Why Files Are Not Enough as Memory for AI Agents

Working Memory: Good Enough for a Single Session

When an agent runs on a single task — say, extracting data from one company’s financial spreadsheet — that’s called a rollout or a single session. During that session, the agent maintains what we’d call working memory: information stored in files that helps it keep track of what it’s doing.

This is genuinely useful. Working memory helps agents achieve short-term learning within a single rollout. It also solves a practical problem: by offloading session data into files, the agent can selectively pull in only the relevant bits (using tools like grep) rather than cramming everything into the LLM's context window. Less noise, better performance.

But here’s the catch — working memory resets between sessions. If you run that same financial analysis agent on a different company’s spreadsheet, it starts from scratch. No accumulated knowledge. No improvement over time.

Working memory doesn’t learn.

Long-Term Memory: The Real Challenge

Long-term memory is memory that persists across multiple rollouts. Think of an agent that analyzes financial data for dozens of companies over weeks or months. Ideally, it should get better at this over time — recognizing patterns, avoiding past mistakes, building on prior insights.

There are broadly two approaches to long-term memory: files controlled by the LLM agent itself, and bespoke memory representations with task-specific evolution and retrieval systems.

The file-based approach is the most common today. It’s also deeply flawed.

Why File-Based Long-Term Memory Breaks Down

The fundamental problem is scale. Memory grows with each rollout. Over time, and across diverse tasks, the accumulated memory inevitably becomes large. And large memories make it both inefficient and ineffective for LLMs to retrieve information and construct useful context.

Two common solutions get proposed here. Neither works.

RAG (Retrieval-Augmented Generation)

The idea is simple: store memories in a vector database and retrieve semantically similar content when needed. In practice, RAG struggles with precision.

Consider a concrete example: you want to extract all the products a user likes from prior conversations. RAG will happily return every conversation that mentions user preferences for products — including the ones where the user said they disliked something. You get high recall, low precision, and a pile of irrelevant information.

Worse, RAG doesn’t return information in the structured form you actually need. The burden of making sense of RAG’s messy output falls on the LLM at inference time, adding cost and latency while reducing reliability.

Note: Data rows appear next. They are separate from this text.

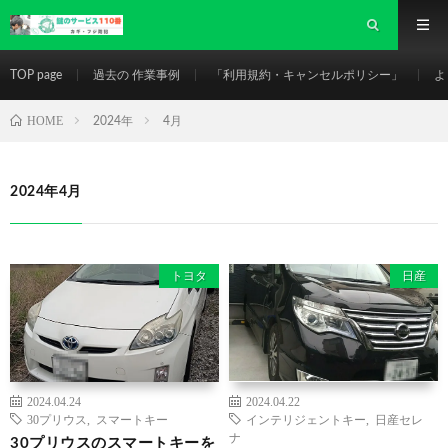
TOP page
過去の 作業事例
「利用規約・キャンセルポリシー」
よ
HOME
2024年
4月
2024年4月
トヨタ
日産
2024.04.24
2024.04.22
30プリウス
,
スマートキー
インテリジェントキー
,
日産セレ
ナ
30プリウスのスマートキーを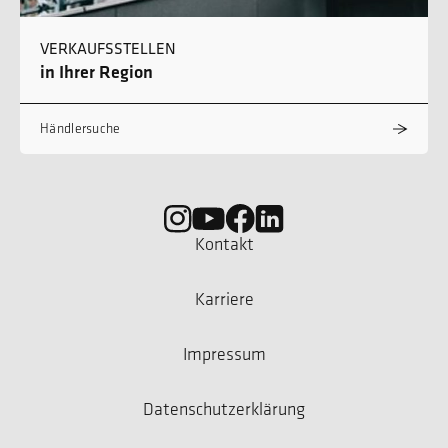
VERKAUFSSTELLEN
in Ihrer Region
Händlersuche
Kontakt
Karriere
Impressum
Datenschutzerklärung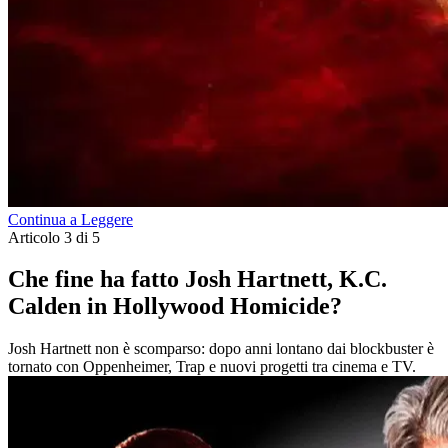
Continua a Leggere
Articolo 3 di 5
Che fine ha fatto Josh Hartnett, K.C.
Calden in Hollywood Homicide?
Josh Hartnett non è scomparso: dopo anni lontano dai blockbuster è
tornato con Oppenheimer, Trap e nuovi progetti tra cinema e TV.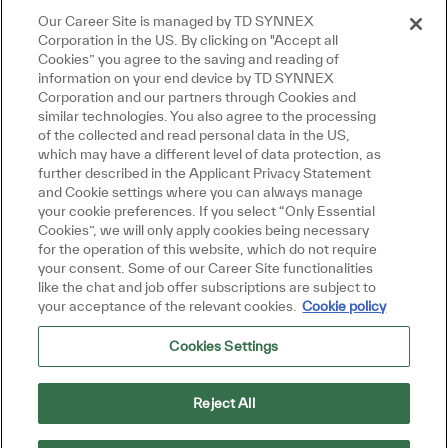
Our Career Site is managed by TD SYNNEX
Corporation in the US. By clicking on "Accept all
Cookies” you agree to the saving and reading of
information on your end device by TD SYNNEX
Corporation and our partners through Cookies and
similar technologies. You also agree to the processing
of the collected and read personal data in the US,
which may have a different level of data protection, as
further described in the Applicant Privacy Statement
and Cookie settings where you can always manage
your cookie preferences. If you select “Only Essential
Cookies”, we will only apply cookies being necessary
for the operation of this website, which do not require
your consent. Some of our Career Site functionalities
like the chat and job offer subscriptions are subject to
your acceptance of the relevant cookies.
Cookie policy
Cookies Settings
Reject All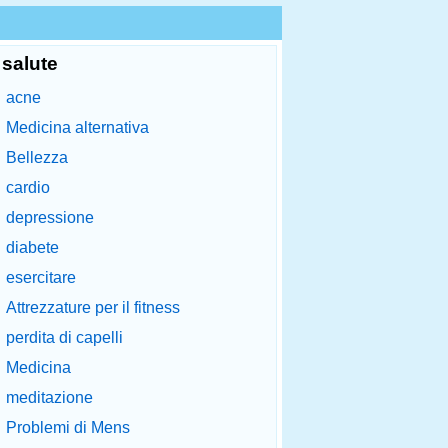
salute
acne
Medicina alternativa
Bellezza
cardio
depressione
diabete
esercitare
Attrezzature per il fitness
perdita di capelli
Medicina
meditazione
Problemi di Mens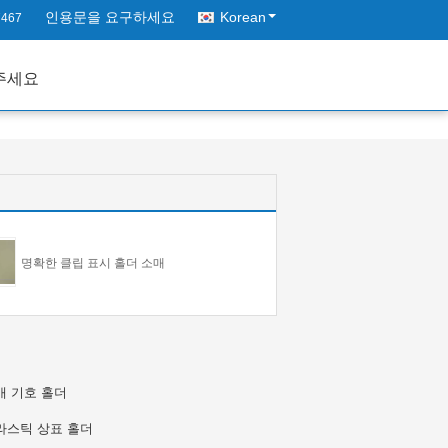
인용문을 요구하세요
Korean
7467
주세요
명확한 클립 표시 홀더 소매
매 기호 홀더
라스틱 상표 홀더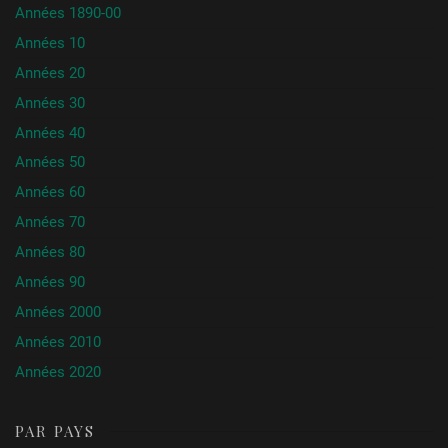
Années 1890-00
Années 10
Années 20
Années 30
Années 40
Années 50
Années 60
Années 70
Années 80
Années 90
Années 2000
Années 2010
Années 2020
PAR PAYS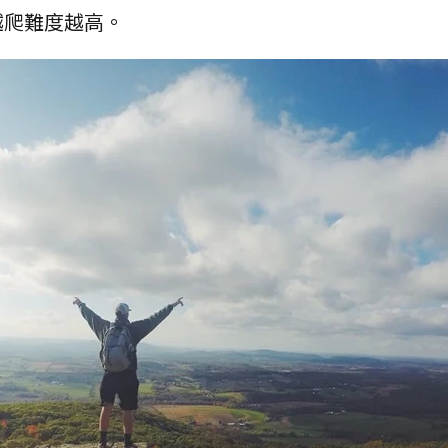
越爬難度越高。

Agentic Search Over File Hierarchies

The alternative is to let the agent organize its own memory into a hierarchy of files and then search through that hierarchy when it needs something. This sounds elegant but has serious problems.

First, the agent is now responsible for architectural decisions about how to organize information — decisions that are high-level, long-term, and largely irreversible. It’s not clear that agents can make good choices here. These aren’t the kind of step-by-step reasoning tasks that LLMs excel at.

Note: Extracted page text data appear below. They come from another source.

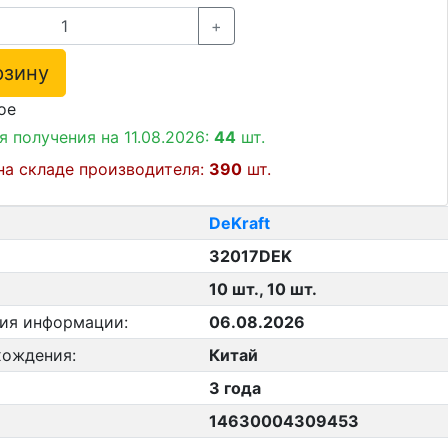
+
зину
ое
я получения на 11.08.2026:
44
шт.
на складе производителя:
390
шт.
DeKraft
32017DEK
10 шт., 10 шт.
ния информации:
06.08.2026
хождения:
Китай
3 года
14630004309453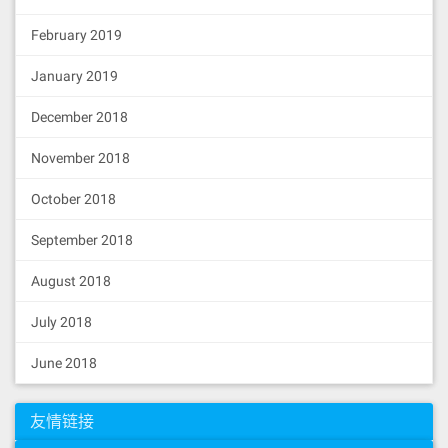
February 2019
January 2019
December 2018
November 2018
October 2018
September 2018
August 2018
July 2018
June 2018
友情链接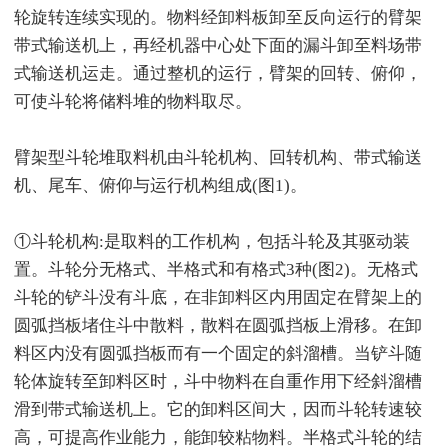
轮旋转连续实现的。物料经卸料板卸至反向运行的臂架
带式输送机上，再经机器中心处下面的漏斗卸至料场带
式输送机运走。通过整机的运行，臂架的回转、俯仰，
可使斗轮将储料堆的物料取尽。
臂架型斗轮堆取料机由斗轮机构、回转机构、带式输送
机、尾车、俯仰与运行机构组成(图1)。
①斗轮机构:是取料的工作机构，包括斗轮及其驱动装
置。斗轮分无格式、半格式和有格式3种(图2)。无格式
斗轮的铲斗没有斗底，在非卸料区内用固定在臂架上的
圆弧挡板堵住斗中散料，散料在圆弧挡板上滑移。在卸
料区内没有圆弧挡板而有一个固定的斜溜槽。当铲斗随
轮体旋转至卸料区时，斗中物料在自重作用下经斜溜槽
滑到带式输送机上。它的卸料区间大，因而斗轮转速较
高，可提高作业能力，能卸较粘物料。半格式斗轮的结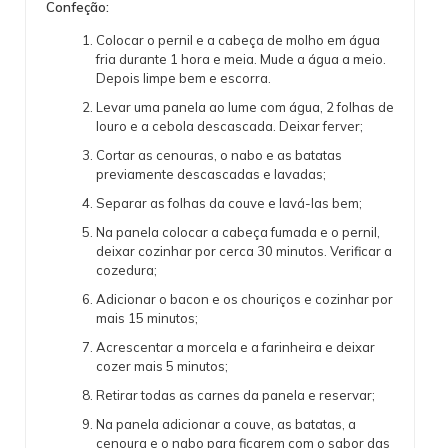
Confeção:
Colocar o pernil e a cabeça de molho em água
fria durante 1 hora e meia. Mude a água a meio.
Depois limpe bem e escorra.
Levar uma panela ao lume com água, 2 folhas de
louro e a cebola descascada. Deixar ferver;
Cortar as cenouras, o nabo e as batatas
previamente descascadas e lavadas;
Separar as folhas da couve e lavá-las bem;
Na panela colocar a cabeça fumada e o pernil,
deixar cozinhar por cerca 30 minutos. Verificar a
cozedura;
Adicionar o bacon e os chouriços e cozinhar por
mais 15 minutos;
Acrescentar a morcela e a farinheira e deixar
cozer mais 5 minutos;
Retirar todas as carnes da panela e reservar;
Na panela adicionar a couve, as batatas, a
cenoura e o nabo para ficarem com o sabor das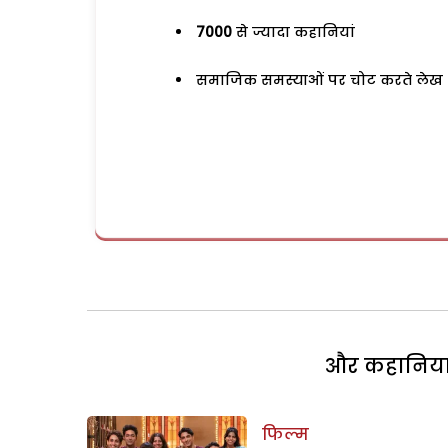
7000
से ज्यादा कहानियां
समाजिक समस्याओं पर चोट करते लेख
और कहानियां 
फिल्म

Second, retrieval becomes an iterative process of sifting through an ad-hoc file structure, which is painfully slow and expensive. For time-sensitive agentic workflows, this is a non-starter.

The Shared Failure

Both approaches — RAG and agentic search — share a fundamental flaw: they make architectural and retrieval decisions that are not designed for the specific nature of the task at hand. They’re general-purpose solutions applied to problems that demand specificity. And critically, neither approach leads to genuine learning — neither enables a model’s performance on a given task to actually improve over time.